I find City of Miami Commissioner Keon Hardemon’s run for county commissioner particularly awful. He comes from a lobbyist family. With his connections, he should win Edmonson’s District 3. He’s already raised $97,325. Almost every donation was $1000, from about 100 people. Those contributors will get the royal treatment, while his constituents will have no clout.
When City of Miami Commissioner Johnny Winton was first elected, he wouldn’t even see lobbyists. When they slithered in, he’d instruct them to send their boss. That didn’t last long.
More awful than lobbyists raising money for candidates, though, are lobbyists put into positions of power. According to ProPublica, President Trump has had 281 lobbyists in his administration. Trump’s swamp contains “one lobbyist for every 14 political appointments.” Worse, he puts them in positions overseeing industries where they worked on the dark side.

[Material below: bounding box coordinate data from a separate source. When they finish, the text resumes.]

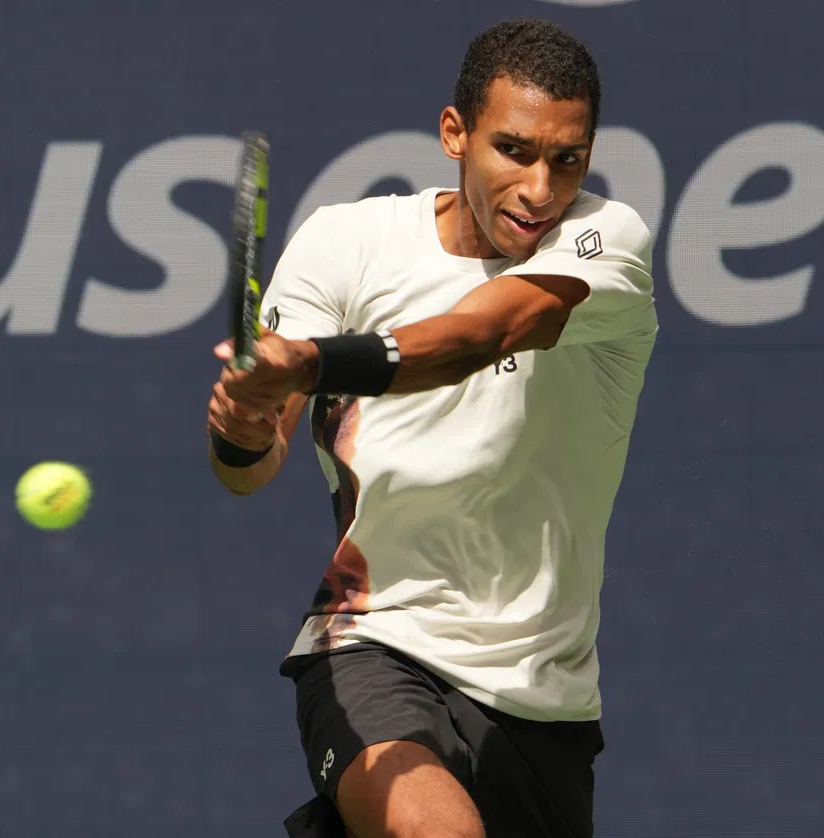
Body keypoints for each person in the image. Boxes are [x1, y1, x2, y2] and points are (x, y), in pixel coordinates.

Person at [205, 17, 657, 838]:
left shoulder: (604, 241)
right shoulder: (347, 243)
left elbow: (479, 334)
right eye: (513, 151)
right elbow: (251, 465)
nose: (540, 189)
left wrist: (308, 362)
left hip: (545, 699)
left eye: (567, 159)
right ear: (455, 133)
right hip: (374, 642)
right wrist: (242, 421)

According to Open Secrets, $3.46 billion was spent on lobbyists in 2018. Woof! That would go a long way toward subsidizing unaffordable prescriptions.
I got in touch with Sylvia Farina, who for 20 years was a chief of staff to three Miami-Dade County commissioners. Sylvia ended her career working for Katy Sorenson. I sent her Audrey Edmonson’s stupid quote. Sylvia said, “If you hire experienced people for your staff, then lobbyist issues will be fine.”
Another former chief of staff inspired me with hope: “If new commissioners hire professional staff to give them objective, independent advice, this powerful local governing board could become the most respected legislative body in Florida.”
Wow! If we start to respect commissioners, that would put most of us lunatic Miami-Dade writers out of business.